Raven's quest was an RPG. A simple system for an RPG but an RPG none the less. That gave them room to diversify the story and add significant optional content which allowed the game room to expand and allow for diverse runs allowing from more re-playability than Disciple of Wind did. Combat scaled surprisingly well and story points flowed into the gameplay loop for Raven.
Disciple of Wind was mostly a visual novel with some choice in when you saw specific scenes and if you want to replay a scene. This was honestly a very good training wheel game which then got to Raven's Quest.
WTE as they said is designed to be a management game but it really does not play like such. The storylines are decently written but like Wind's Disciple they are all basically fixed and because it is a larger cast less polished. Progression in this game is just unlocking additional scenes for the girl in question and then we basically drop them. Good management games require scaling. This is normally done with having higher cost requirements to reach a goal post and upgrades which make earlier challenges either easier to handle or automatically done. We don't really get that here, the closest is the stated "faster" corruption of other characters being artificially done by shortening the requirements each has. This isn't bad as it makes sense but the difficulty doesn't change just the length of time between major events.
After completing a specific girl's story there is no reason to interact with them again aside from seeing a side scene. Part of this will be fixed with the increase of items in the store but those only lead to more scenes and not mechanical advancement for the gameplay loop. The only thing uniting the girls gameplay together is that you have a single currency that they earn which can be used to buy some early items, most late game item's require them to use their own points. Now again this isn't bad and the main benefit we see of later girls is unlocking of new locations. The thing is unlocking of new locations is not the wrong option for a management game, it is honestly a common strategy. The problem is that each area is basically interchangeable mechanically they provide scenes for those allowed to use it and give the same amount of money. The big advantage mechanically is that it open's up extra slots for training girls while still allowing for income to scale, unfortunately income does not matter past the early game, you likely have all you could need for everything once you finish Hannah's story.
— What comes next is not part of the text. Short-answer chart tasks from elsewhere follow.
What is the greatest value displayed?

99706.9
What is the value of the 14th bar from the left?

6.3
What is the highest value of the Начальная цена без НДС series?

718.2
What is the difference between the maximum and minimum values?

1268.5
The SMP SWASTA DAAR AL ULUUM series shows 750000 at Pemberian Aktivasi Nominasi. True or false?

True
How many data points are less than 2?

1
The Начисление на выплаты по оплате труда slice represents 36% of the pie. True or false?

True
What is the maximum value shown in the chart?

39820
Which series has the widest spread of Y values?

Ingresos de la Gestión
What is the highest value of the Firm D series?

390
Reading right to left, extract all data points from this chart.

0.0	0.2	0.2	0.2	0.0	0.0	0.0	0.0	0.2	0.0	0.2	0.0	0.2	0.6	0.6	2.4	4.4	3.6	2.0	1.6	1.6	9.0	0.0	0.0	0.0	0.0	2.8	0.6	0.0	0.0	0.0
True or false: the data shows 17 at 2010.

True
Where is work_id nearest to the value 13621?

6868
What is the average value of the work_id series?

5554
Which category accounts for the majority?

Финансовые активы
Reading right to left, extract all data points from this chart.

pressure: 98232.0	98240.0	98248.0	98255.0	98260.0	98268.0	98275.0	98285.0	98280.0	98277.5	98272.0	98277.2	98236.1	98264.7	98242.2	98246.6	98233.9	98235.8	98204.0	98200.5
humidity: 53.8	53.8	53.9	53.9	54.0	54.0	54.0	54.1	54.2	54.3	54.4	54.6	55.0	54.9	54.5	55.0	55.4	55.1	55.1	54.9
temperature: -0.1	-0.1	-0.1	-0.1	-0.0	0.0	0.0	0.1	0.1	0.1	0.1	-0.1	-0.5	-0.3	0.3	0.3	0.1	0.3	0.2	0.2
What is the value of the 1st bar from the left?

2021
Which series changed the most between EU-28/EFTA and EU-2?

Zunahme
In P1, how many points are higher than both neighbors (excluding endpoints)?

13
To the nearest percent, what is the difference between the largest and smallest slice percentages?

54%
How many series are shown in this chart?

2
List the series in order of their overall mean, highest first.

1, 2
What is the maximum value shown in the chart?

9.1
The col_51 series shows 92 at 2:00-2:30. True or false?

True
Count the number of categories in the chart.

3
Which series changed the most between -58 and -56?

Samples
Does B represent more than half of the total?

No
Even if more items are added to the store and prices were to be inflated (which they should not here) nothing mechanically changes. Normally something like resource scarcity, increase ongoing costs, or some form of time limit ramps up the difficulty which we don't have here and honestly at this point would not have made sense to add in now. If one had been added earlier it likely would have been costs to run the park, house the girls, and or incentives to swap girls around (reputation and/or girl's stats). I would honestly say this game is more a visual novel with some management elements rather than a management game with story.
Now why this game likely feels less than Wind's Disciple is that it is unfinished so we do not see the final development of the cast. The other reason would be that the cast being larger meant that less focus was put on a single character. Each of the girls arguably has more development than the side characters in Wind's Disciple but less than the main lead. I personally want to Say Hana has more development than the main lead for Wind's Disciple did but a lot of it is incremental development that we see multiple times from the other characters. There is also the fatigue experienced by retreading similar ground with each girl which would disconnect between the audience. Solid attempts have been made with later girls to change up the development path of the girls with their stories but mechanically it is the same.
The team is good at creating interesting stories for their characters and have shown the ability to weave a decent world around them. This game just pushed them outside of their experience with multiple disconnected characters and an under developed MC.